You'd also be able to extend int, and so forth. In the case of arrays, you ought to be able to sort them by asking them to sort themselves, like this:

int array[] = new int[];
//...
array.sort();

Unfortunately, Java isn't a "pure" object-oriented language in which everything is an object, so we have to make do with a utility class.

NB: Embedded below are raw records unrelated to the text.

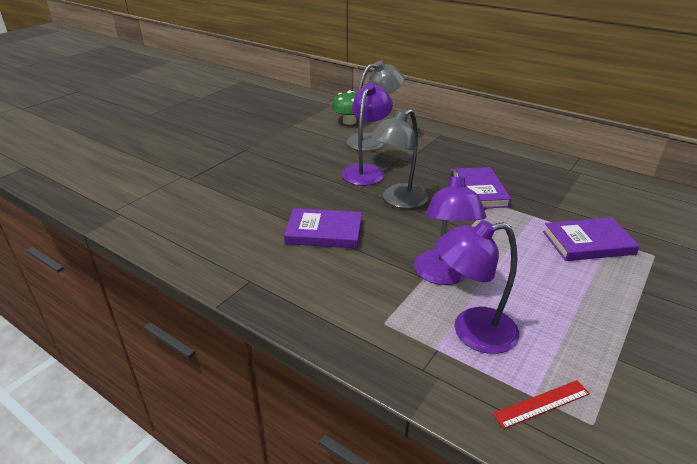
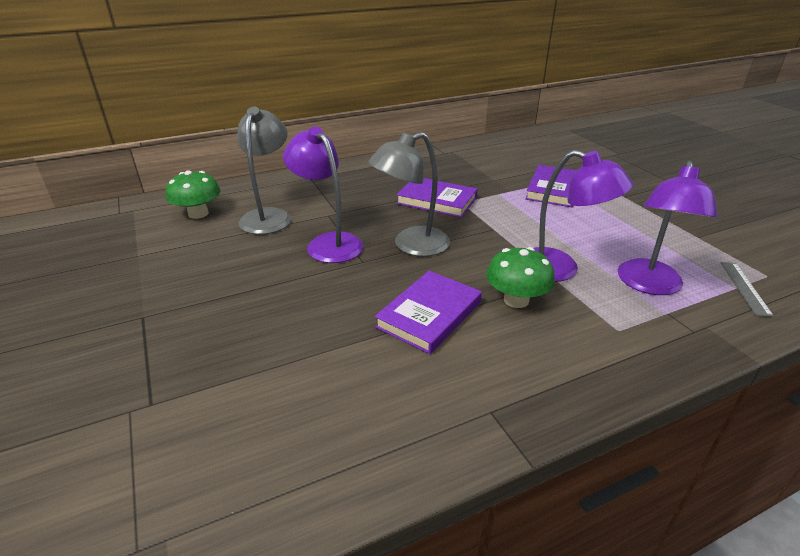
camera: 60 degrees left, 0 degrees up
(376, 263) = (516, 300): none -> green mushroom
(398, 201) = (411, 245): grey lamp -> grey lamp turned 75 degrees clockwise
(541, 404) = (745, 288): red ruler -> grey ruler

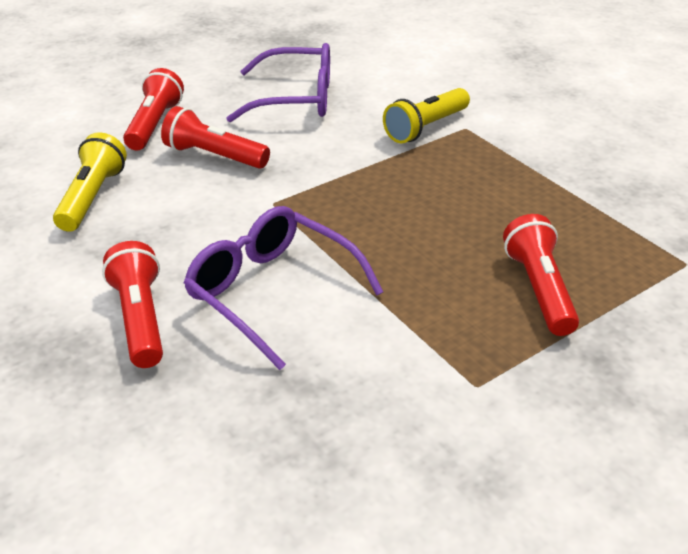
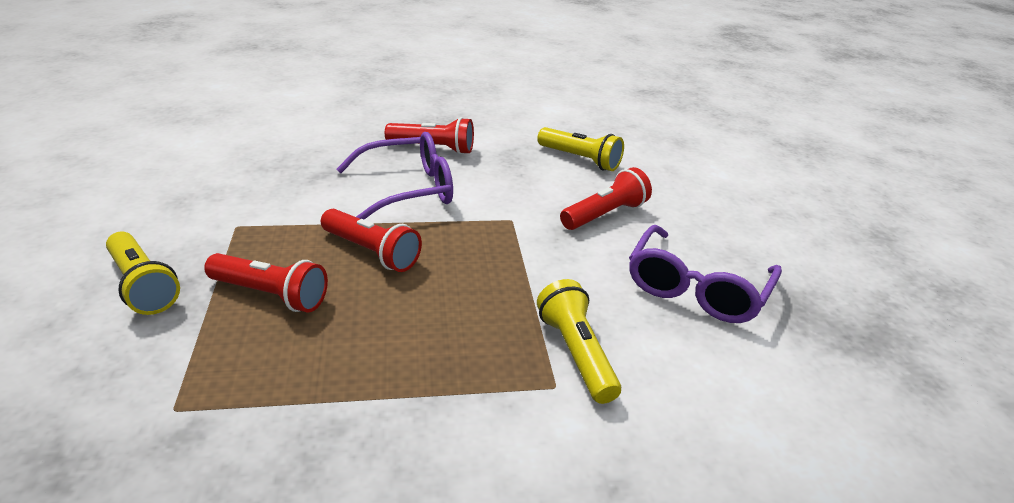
camera: 115 degrees right, 5 degrees down
(155, 124) = (679, 203): red flashlight -> red flashlight (371, 252)
(631, 381) = (142, 286): none -> yellow flashlight

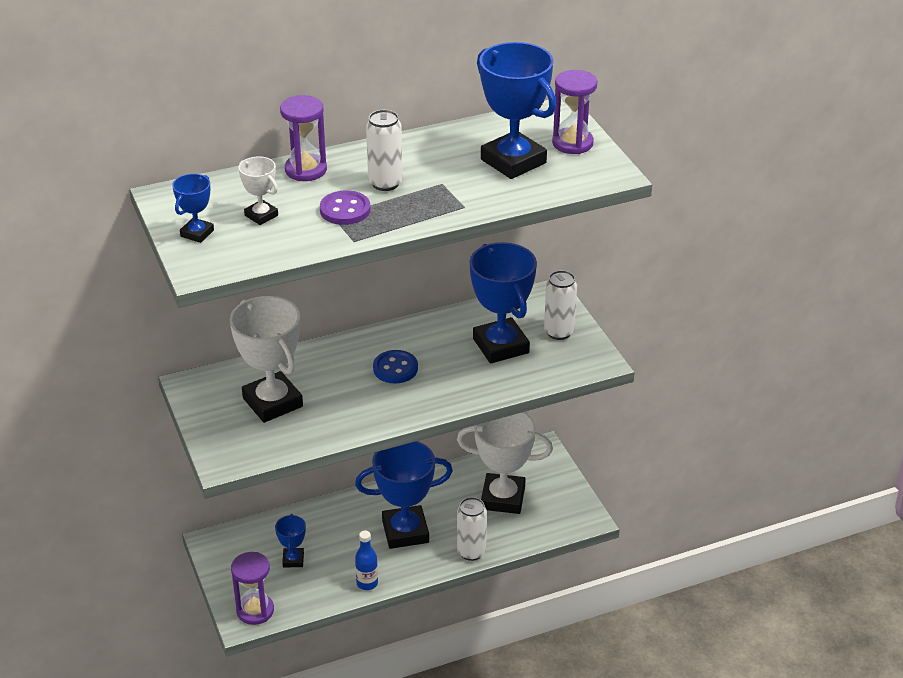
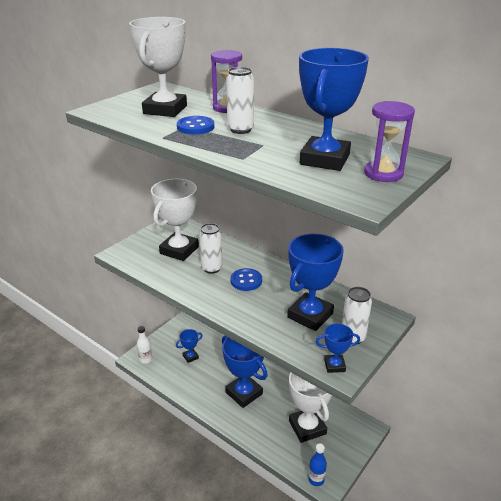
camera: 60 degrees right, 5 degrees down
(197, 233) = (131, 101): blue trophy -> blue trophy (334, 365)
(255, 610) = (145, 359): purple hourglass -> white bottle
(261, 215) = (165, 110): white trophy -> white trophy, size x2.05
(345, 210) = (195, 127): purple button -> blue button
(367, 583) = (192, 395): blue bottle -> blue bottle (316, 479)
(471, 552) = (250, 432): white can -> white can (212, 268)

You can use the Arrays utility as follows to sort an array of int:

int array[] = new int[];
//...
Arrays.sort( array );

The problem is complicated a bit by arrays of objects of some arbitrary class. How can a generic sort utility figure out the correct ordering? The Object class contains an equals() function, but we'd need a greater_than() as well to do sorting.

The Strategy pattern
To the rescue comes the "Strategy" pattern. The notion is to pass into a method or object another object that encapsulates the strategy needed to do something. There are lots of examples of Strategy in Java. A java.awt.LayoutManager, for example, encapsulates the strategy that a Frame uses for laying itself out. You can change the layout simply by changing this strategy. You don't have to define a new kind of Frame class using derivation or some other mechanism. This, in turn, makes Frame much more "reusable" since the behavior of a Frame can be changed without changing any of the code that comprises Frame.

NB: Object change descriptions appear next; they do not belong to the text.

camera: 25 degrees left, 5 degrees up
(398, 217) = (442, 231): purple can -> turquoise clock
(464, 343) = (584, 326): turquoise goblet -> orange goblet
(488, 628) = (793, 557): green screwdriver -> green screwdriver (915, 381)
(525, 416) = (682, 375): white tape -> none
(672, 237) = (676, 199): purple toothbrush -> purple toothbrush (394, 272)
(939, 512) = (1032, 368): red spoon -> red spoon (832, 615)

The Arrays utility uses the Strategy pattern to define a comparison strategy. In Listing 2, the Lock_comparator (at the bottom of the listing) implements the comparison strategy by implementing the new (to JDK 1.2) java.util.Comparator interface and its compare() method. (This works like C's strcmp(): it returns a negative number, zero, or a positive number depending on whether a is less than, equal to, or greater than b.) An instance of the Comparator is passed to the Arrays.sort() method like this:

Arrays.sort(locks, new Lock_comparator() );

The Lock_comparator object's compare() method is called by Arrays.sort() when it needs to compare objects. C programmers will recognize this approach as very similar to that of qsort(), which is passed a pointer to a compare method -- another example of Strategy.

How Lock_manager works
Now, let's look at what the Lock_manager actually does. It starts out with the static new_id() method that returns a unique int every time it's called. This method will be called from the various objects that implement the Semaphore interface to get the value they'll use for their ID.

The acquire multiple method is used to safely acquire groups of semaphores. You pass it an array of objects that implement Semaphore, it sorts the array by ID, and then acquires the semaphores one at a time in ID order. Consistent acquisition of multiple semaphores in ID order effectively eliminates the deadlock scenario we've been discussing.